La tenuta Eudes è una realtà del panorama etneo nata dalla passione di Giovanni Messina e Laura Torrisi. Le vigne si trovano sul versante sud-est, alle pendici del piccolo cono vulcanico del Monte Gorna, nei pressi di Trecastagni. Si tratta di un’area molto interessante, situata a un’altitudine di circa 700-750 metri, ma aperta verso il mare. I vigneti coprono una superficie di 5 ettari, suddivisi in varie parcelle e coltivati con i vitigni classici del territorio.
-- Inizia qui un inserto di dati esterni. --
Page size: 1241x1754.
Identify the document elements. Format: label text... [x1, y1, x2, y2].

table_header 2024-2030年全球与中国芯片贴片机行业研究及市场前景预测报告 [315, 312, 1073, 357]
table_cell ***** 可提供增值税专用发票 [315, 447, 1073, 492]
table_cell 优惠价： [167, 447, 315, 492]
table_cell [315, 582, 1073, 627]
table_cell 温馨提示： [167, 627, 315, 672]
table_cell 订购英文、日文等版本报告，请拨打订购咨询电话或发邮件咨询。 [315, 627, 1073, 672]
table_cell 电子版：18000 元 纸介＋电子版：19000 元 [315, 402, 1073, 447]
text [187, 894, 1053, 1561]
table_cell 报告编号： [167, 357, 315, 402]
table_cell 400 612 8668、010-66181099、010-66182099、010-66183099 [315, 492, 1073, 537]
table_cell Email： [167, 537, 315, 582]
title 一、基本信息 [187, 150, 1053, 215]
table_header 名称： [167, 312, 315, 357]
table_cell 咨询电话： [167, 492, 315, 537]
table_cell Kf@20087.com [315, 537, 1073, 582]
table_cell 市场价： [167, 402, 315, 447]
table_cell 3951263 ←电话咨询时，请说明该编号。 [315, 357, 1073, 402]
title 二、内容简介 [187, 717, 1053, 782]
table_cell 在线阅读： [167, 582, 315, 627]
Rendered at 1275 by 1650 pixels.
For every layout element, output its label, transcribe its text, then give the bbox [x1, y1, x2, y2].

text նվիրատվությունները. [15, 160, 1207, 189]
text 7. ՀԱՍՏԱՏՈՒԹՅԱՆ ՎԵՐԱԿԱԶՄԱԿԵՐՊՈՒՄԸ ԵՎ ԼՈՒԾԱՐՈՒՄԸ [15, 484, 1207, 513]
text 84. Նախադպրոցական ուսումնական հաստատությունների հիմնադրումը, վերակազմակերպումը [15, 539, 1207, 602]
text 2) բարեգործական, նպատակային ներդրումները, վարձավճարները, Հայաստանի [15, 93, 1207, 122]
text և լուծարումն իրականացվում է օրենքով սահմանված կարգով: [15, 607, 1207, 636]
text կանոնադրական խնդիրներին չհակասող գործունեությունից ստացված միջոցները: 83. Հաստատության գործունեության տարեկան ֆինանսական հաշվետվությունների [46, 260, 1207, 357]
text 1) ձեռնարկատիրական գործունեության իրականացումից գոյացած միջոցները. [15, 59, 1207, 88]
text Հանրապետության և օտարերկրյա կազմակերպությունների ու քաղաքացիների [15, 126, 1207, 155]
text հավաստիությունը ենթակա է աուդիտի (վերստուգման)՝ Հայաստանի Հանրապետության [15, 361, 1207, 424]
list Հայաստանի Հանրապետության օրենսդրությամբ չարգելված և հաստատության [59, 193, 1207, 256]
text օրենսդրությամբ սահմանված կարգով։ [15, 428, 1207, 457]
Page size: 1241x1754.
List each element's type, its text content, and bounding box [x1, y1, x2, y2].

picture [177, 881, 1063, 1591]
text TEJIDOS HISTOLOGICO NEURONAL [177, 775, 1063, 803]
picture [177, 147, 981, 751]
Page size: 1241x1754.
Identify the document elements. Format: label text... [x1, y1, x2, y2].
Un meticoloso lavoro in campagna e una vinificazione realizzata in modo semplice, cercando sempre di portare in primo piano le caratteristiche tipiche del terroir etneo, danno vita a vini artigianali di ottima qualità. La collaborazione con l’enologo Angelo di Grazia ha consentito di raggiungere rapidamente un eccellente livello qualitativo. Freschezza, fragranza e sapidità minerale, sono le cifre stilistiche più apprezzate dagli appassionati.

Eudes Vini

Neri

Salvo Neri, proprietario del Resort di Lusso Villa Neri e dell’agriturismo Casa Arrigo, tutti e due situati a Linguaglossa, da alcuni anni ha deciso di affiancare all’attività nel mondo dell’hôtellerie anche una tenuta vitivinicola. La gran parte dei vigneti sono coltivati nei pressi del Resort, in Contrada Arrigo, tranne una vecchia vigna di 80 anni che si trova in Contrada Borriglione. Grazie a un solido progetto imprenditoriale e alla consulenza enologica di Calogero Statella, grande conoscitore del terroir etneo, la cantina ha cominciato da subito a produrre vini interessanti, che puntano soprattutto sulla finezza e l’eleganza. Attualmente sono disponibili quattro etichette L’Etna Bianco Contrada Arrigo, L’Etna Rosso Contrada Arrigo, l’Etna Rosato e l’Etna Rosso Contrada Borriglione un single vineyard molto interessante.